If only we could discern the heart and mind of people. Did that friend mean to hurt us or was it unintentional? Did mom and dad really know what they were doing hurt me deeply, or were they just too busy dealing with their own issues to truly notice? Is that professor truly mean and unfair, or do they have more benevolent purposes in their demands? Is the grocery clerk just rude or is there something else going on in their lives that is occupying his/her mind?
If only we could be like Jesus, of whom the Apostle John wrote: “He did not need any testimony about mankind, for he knew what was in each person.” (John 2:25) We wouldn’t have to speculate or assume. If only we could get inside people’s minds and hearts, life would be so much less complicated.
Yet, that is not realistic for this life. We will always be somewhat in the dark even with those closest to us. There will always be a gap of ignorance. The question is, with what will we fill that gap? Many of us fill it with negative assumptions, or with bitterness and resentment. I am definitely guilty of the former, and sometimes have been as well with the latter. I believe most of us are.
Social media has definitely amplified this tendency. People are quick to assume and judge people without really knowing all of the facts. The Twitterverse is exceptional at piling on people who are held up as poor examples of a human being. Guilty until proven innocent is the underlying mantra. But the truth is that there are always gaps between what we have heard or believe and what is really true. And even if true, were there underlying circumstances which led to the terrible behavior?
When I was a teenager, I remember being mad at my dad for something and being out in our backyard blowing off steam. Our elderly neighbor, Cecil, saw me and called me over to the short fence that separated my parents’ property from his. He listened to me vent and responded in a way that helped me fill in the gap between my anger at my father’s behavior and his life. He reminded me of my dad’s upbringing, that he was orphaned as a young boy, and that he had to quit school after 6th grade in order to go to work and help support his extended family.

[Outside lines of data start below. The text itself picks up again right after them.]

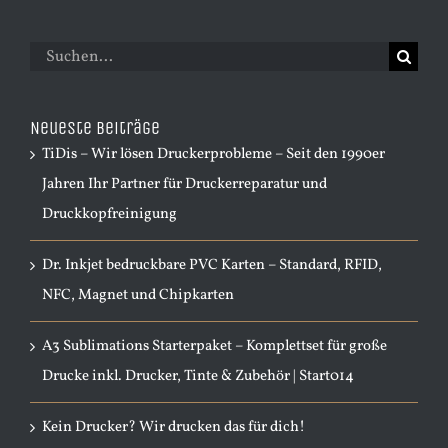
Suche
nach:
Neueste Beiträge
TiDis – Wir lösen Druckerprobleme – Seit den 1990er
Jahren Ihr Partner für Druckerreparatur und
Druckkopfreinigung
Dr. Inkjet bedruckbare PVC Karten – Standard, RFID,
NFC, Magnet und Chipkarten
A3 Sublimations Starterpaket – Komplettset für große
Drucke inkl. Drucker, Tinte & Zubehör | Start014
Kein Drucker? Wir drucken das für dich!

He really hadn’t had much of a childhood and had no parental figures to guide him. In other words, he wanted me to understand my father’s background in order to understand why being a father was such a struggle for him. This wisdom is something I have sought to apply to my life and to pass along to students who are having their own struggles with imperfect parents.
But it is wisdom that is applicable far beyond our immediate families. It applies to all relationships, from intimate to casual. It is wisdom that can fill the gap between our hurts and frustrations, and what is in a person’s mind and heart that is unknown to us. It can be reduced to one beautiful word: grace.
The Apostle Paul writes, “Finally, brothers and sisters, whatever is true, whatever is noble, whatever is right, whatever is pure, whatever is lovely, whatever is admirable—if anything is excellent or praiseworthy—think about such things.” (Philippians 4:8) This is such a challenge for me because, by natural bent, I am a negative thinker. It is what often fills the gap when I am at odds with others, whether in minor or major ways. I naturally want to assume the worst rather than view things through a more positive lens. Yet, this is exactly what grace requires and what needs to fill the gap.
Think of someone who was rude to you, who treated you unfairly, or even hurt you deeply. What is true of that person is that he/she was created by God and loved by him, which also, at worst, gives them a trace of nobility. And have you always lived rightly? Would you want every single wrong thing you have done, small or great, held against you without a show of grace? The right way to view those with whom there is conflict is they should be shown the same grace as we have been shown by the One who is perfect. To show such grace is pure, is lovely in the Lord’s eyes and is admirable, excellent, and worthy of praise. And it fills the gap between our hurt and what truly is in the mind and heart of the other person.
We can never be like Jesus and know the attitudes and motives of people; yet it is entirely within our power to extend grace regardless of the offense. It is what the Lord continually does for us; it is what he desires us to do as well in our relationships with others. It is what can fill the gap.
© Jim Musser 2019 All Scripture references are from the New International Version.